_EXTRAIT SOURCE:_
Au travers d’un fascinant jeu de dupes entre réalité et fiction, Marc Dugain raconte sa transformation en écrivain. Entre révélations et obsessions face aux mensonges d’État couve un thriller haletant.

Fin des années 80, aimanté par les États-Unis, le narrateur (double de Marc Dugain) vit sa mutation à New-York comme une consécration. « Deal maker » pour une banque, il est en charge du domaine aéronautique, marché alors en pleine expansion. Cherchant à empocher assez d’argent pour conquérir au plus vite son indépendance, le jeune trentenaire épouse de manière schizophrène une vie factice où le capitalisme triomphant fait loi. « Dans l’ombre se profilait la mondialisation. J’avais lâchement abandonné l’idée qu’un autre monde était possible. » Au milieu d’une meute de jeunes loups sans scrupule, le banquier devient l’amant de la redoutable Julia McAra, beauté froide surplombant tout le département. « – Et on ne dîne pas? – On a déjà assez parlé, non? » Après un drame familial, celui qui commence à rêver d’écrire pour se « délivrer de la réalité » est sommé de quitter le territoire. Parachuté dans une filiale de Genève, il enquille désormais les allers-retours de l’autre côté du rideau de fer, organisant le troc d’avions-cargos russes contre des tonnes de céréales africaines. C’est alors qu’il est approché par la CIA, tout en étant la cible des services secrets russes… « Au moins, si plus tard te venaient l’envie et le talent d’écrire, une chose est certaine: tu auras quelque chose à raconter. »

(Entrées de régions étiquetées)
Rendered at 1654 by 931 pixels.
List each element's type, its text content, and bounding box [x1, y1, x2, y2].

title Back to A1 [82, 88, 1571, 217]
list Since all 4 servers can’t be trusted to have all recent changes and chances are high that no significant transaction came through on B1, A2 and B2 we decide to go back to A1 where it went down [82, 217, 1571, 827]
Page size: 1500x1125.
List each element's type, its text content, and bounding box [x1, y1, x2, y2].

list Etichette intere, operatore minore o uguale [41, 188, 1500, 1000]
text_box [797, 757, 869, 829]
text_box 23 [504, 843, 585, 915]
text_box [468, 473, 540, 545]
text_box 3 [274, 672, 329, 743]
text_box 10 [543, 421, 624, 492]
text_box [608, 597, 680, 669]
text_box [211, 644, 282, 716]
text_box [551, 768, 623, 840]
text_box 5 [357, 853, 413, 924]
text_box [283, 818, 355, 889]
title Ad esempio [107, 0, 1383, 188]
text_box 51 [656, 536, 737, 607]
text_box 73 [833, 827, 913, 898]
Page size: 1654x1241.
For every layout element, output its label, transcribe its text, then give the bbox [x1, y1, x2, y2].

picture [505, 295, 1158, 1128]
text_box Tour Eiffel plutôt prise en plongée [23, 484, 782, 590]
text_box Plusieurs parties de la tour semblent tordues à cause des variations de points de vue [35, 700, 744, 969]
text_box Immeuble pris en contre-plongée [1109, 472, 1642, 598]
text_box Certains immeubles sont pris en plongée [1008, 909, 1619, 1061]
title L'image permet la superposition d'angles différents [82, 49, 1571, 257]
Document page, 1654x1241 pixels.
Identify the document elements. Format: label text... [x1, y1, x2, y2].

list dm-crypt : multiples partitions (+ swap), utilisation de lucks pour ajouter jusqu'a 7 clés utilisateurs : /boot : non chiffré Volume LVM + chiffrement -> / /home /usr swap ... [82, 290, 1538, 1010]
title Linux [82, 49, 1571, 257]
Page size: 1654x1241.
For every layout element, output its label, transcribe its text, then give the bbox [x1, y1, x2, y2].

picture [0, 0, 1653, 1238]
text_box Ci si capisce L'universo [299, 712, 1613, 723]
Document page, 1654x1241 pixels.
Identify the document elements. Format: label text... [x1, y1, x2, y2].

_CONSIGNE:_
D'après l'extrait source, de quel domaine le narrateur a-t-il la charge pour sa banque à New York ? Répondez en quelques mots, s'il vous plaît.

_CORRIGÉ:_
Du domaine aéronautique.